Calypso couldn’t even answer. He pressed his head against the silver bottle and wept.

“It’s Magpie...” Talon said quietly.

“Eh?” Snoshti’s whiskers twitched. “What of her?”

“The Blackbringer...” he told her. “He...he got her, mistress. She’s in there.”

Snoshti looked at the bottle, then at Talon, then back at the bottle, puzzled. “Lad,” she growled, her face ferocious. Then she chuffed and snorted. It sounded almost like a laugh. “What blither!” she declared. “Magpie’s not in there!”

“Aye, for I saw it myself.”

“Neh, lad! Foolish faerie! And ye birds, who should know her better! Magpie’s not in there!”

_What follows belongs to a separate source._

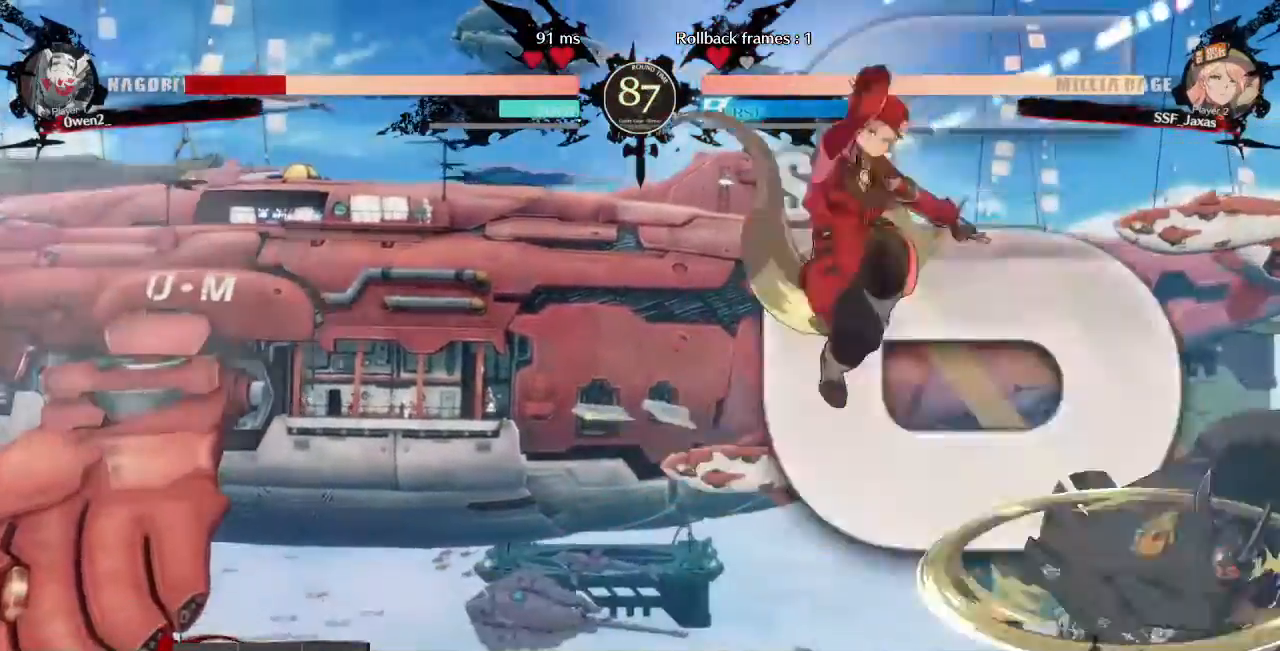
{"buttons": ["DPAD_RIGHT"]}
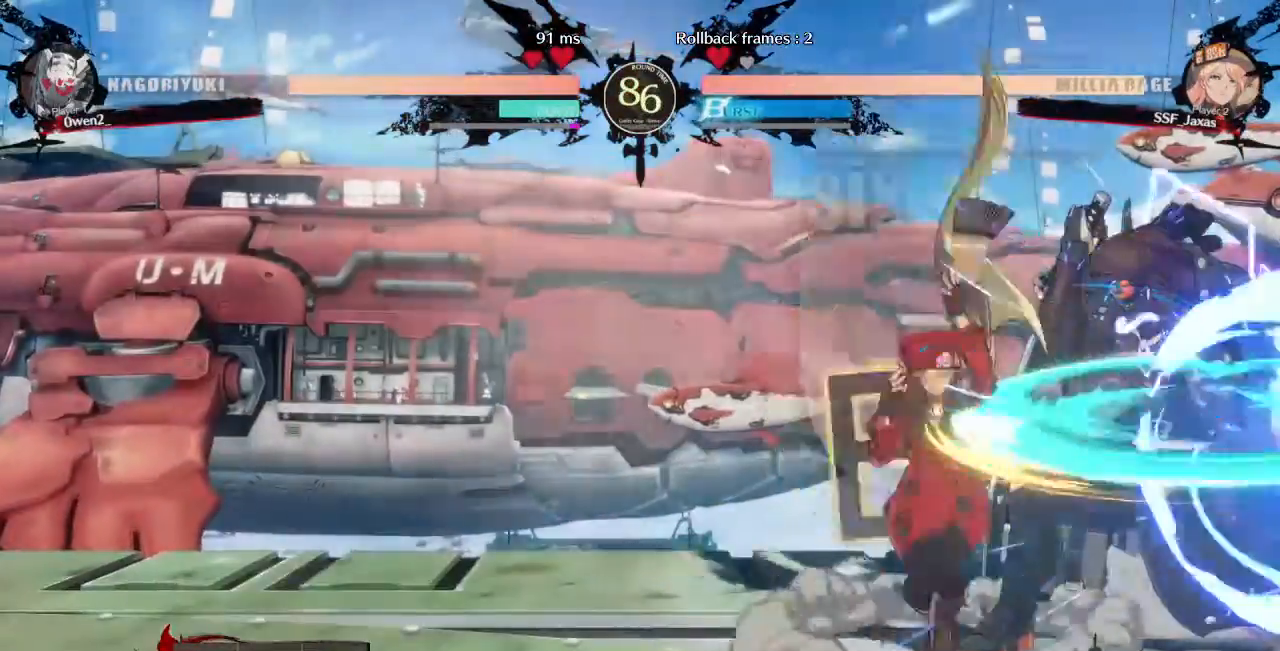
{"buttons": [], "events": [[240, "DPAD_RIGHT", "up"], [280, "TRIANGLE", "down"], [440, "TRIANGLE", "up"]]}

Talon looked at her, wide-eyed and confused.

“She’s in the Moonlit Gardens!”

Magpie was dreaming of the Tapestry. She lay on a soft, white cushion in a little room in the peak of an impossibly tall spindle of rock. It rose from the floor of the dragon’s canyon like a needle standing on end, and at its very tip Fade had hollowed out this little room just for her. A dreaming place of her own. In it were many high windows—a panorama of moon—and the single deep cushion on which she slept.

She had never known such exhaustion.

When she’d found herself yanked suddenly back into the dark, she’d been too weak to think and far too weak to summon the devilishly complex champion’s glyph. It had failed her utterly. But as she felt her edges begin to melt, another, simplerglyph flickered in her mind. Threshold, moonlight, garden, just like Snoshti had taught her. With an effort that felt like an explosion behind her eyes, she’d visioned it, and everything went black as the moth wings took her.